For months the hammer-blows of the pile drivers resounded over the harbour, and at last the coffer-dam—a most marvellous piece of work—was finished and filled with dredged clay. Within a year the salvage operations were completed at a cost of £135,000. The experts watched with keen eyes as the pumps lowered the water within the coffer-dam and the wreck slowly emerged from the slime. There the battleship lay, a twisted mass of metal, and, before patching up the afterpart and taking it out on March 16, 1912, to bury in the broad Atlantic, the specialists held their inquest, striving to discover whether the explosion that sank her was caused from inside or outside.

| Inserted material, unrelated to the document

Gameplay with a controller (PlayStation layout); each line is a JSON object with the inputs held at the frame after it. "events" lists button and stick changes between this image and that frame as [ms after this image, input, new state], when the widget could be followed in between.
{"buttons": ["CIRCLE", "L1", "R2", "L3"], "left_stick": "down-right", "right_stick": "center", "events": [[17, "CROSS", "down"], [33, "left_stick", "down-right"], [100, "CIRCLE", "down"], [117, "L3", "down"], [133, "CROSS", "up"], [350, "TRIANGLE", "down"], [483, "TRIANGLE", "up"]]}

Such a thing after a ship has been at the bottom for over twelve years is almost impossible to determine. It was said that the explosion came from outside, but the doubt will always exist that the Spanish American War may have been due to a grave error on the part of America, and that the Maine instead of being blown up by the Spaniards, was destroyed by the spontaneous combustion of the explosives in her magazines, just as French, Japanese and British warships have been destroyed in the same accidental manner.